I happen to be fascinated by the late 1940s era in the U.S.A., and if I had a chance to live in any period of U.S. history, that would be it.
• The complete University of Wisconsin Badger Yearbooks from that era are available for browsing online (click on “Browse Badger Yearbooks” near the top left of that page). A treasure trove of photos.
• But the majority of Americans over the age of 25 had not completed high school.
• Radio, newspapers, magazines, books, motion pictures, and phonograph records were the mass media of the day.
• Network radio programs of that era.
• Only 0.5% of U.S. households had a television set in 1946, 9% did in 1950.
• Network television wasn’t quite there yet. The television networks made the link from the East Coast to Chicago by 1949, but didn’t hit the West Coast until 1951. Network television schedules.
• The long playing, 33-1/2 rpm vinyl record was introduced in 1948. But thick, 78 rpm shellac records remained the standard well into the 1950s.
• The most popular weekly magazines were Time, Newsweek, Life, The Saturday Evening Post, and Collier’s. The Sunday newspaper supplement The American Weekly could also be counted among those.
• Women’s fashions from the 1940s.
• Best selling novels in the U.S., by year.
• Movies of American life in that era: The Best Years of Our Lives (1946), It’s a Wonderful Life (1946), The Naked City (1948), Miracle on 34th Street (1947), White Heat (1949), Gentleman’s Agreement (1947), Body and Soul (1947), Champion (1949), Intruder in the Dust (1949), The Egg and I (1947), The Stranger (1947), A Letter to Three Wives (1949), Pinky (1949), Come to the Stable (1949), It Happens Every Spring (1949), On the Town (1949).
The only person I ran into today that would actually remember that time in their life just said they were happy we beat the Nazis… They didn’t say much else.
Keep in mind that what we remember as the cultural 1950s didn’t hit until the mid to late 50s, and endured until about 1963-64. The '55 Chevy had modest fins and chromework that was exaggerated in later models. It took until 1955 for a rock and roll song to hit #1 in record sales.
The early 1950s were pretty close to the late 1940s culturally. A pretty fair representation of this on TV in recent decades was MASH.
Mr. Moto has a good point. The post-war in the U.S. from 1946 through 1963 can be considered one major era, divided into two sub-eras somewhere around 1953-1955.

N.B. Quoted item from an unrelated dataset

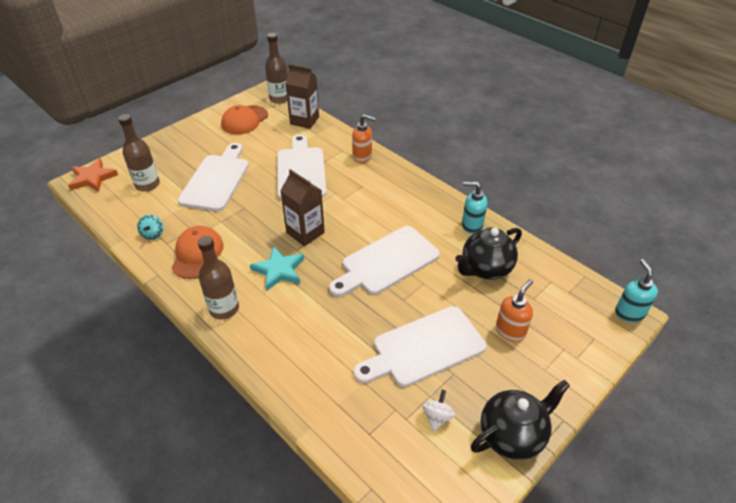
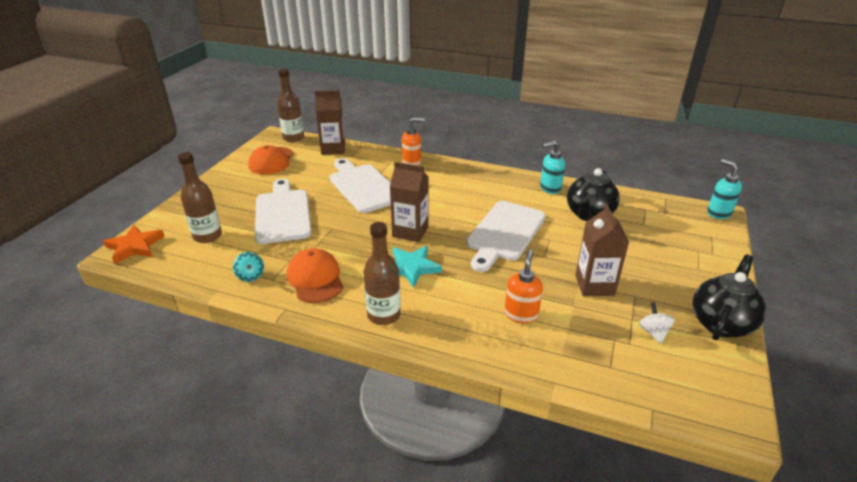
camera: 25 degrees left, 10 degrees down
white cutting board [353,306,486,387] -> brown carton [575,204,629,296]
orange soap dispenser [496,279,533,342] -> orange soap dispenser moved to [505,249,543,323]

Don’t forget the mustard, sour pickles, and mayonnaise. That’s basically a homemade version of the “sandwich spread” found at any supermarket deli counter today.
Somebody already got to this, but the Tiki Bar scene was getting really big at the time what with all the returning Sailors and Marines from the Pacific. South Pacific came out in this time. I’d suggest a conservative haircut and a few bottles of Sailor Jerry’s and some Mai Tais.
The Black Dahlia case also happened in this time, in 1947. A heavily stylized movie of this came out in 2006.
As has already been said, a lot of the early 1950s was just a continuation of the late 1940s (or 1946 the start of the 1950s), so there’s a lot of room to fudge in a strictly 1952 element and I don’t think people would mind too much.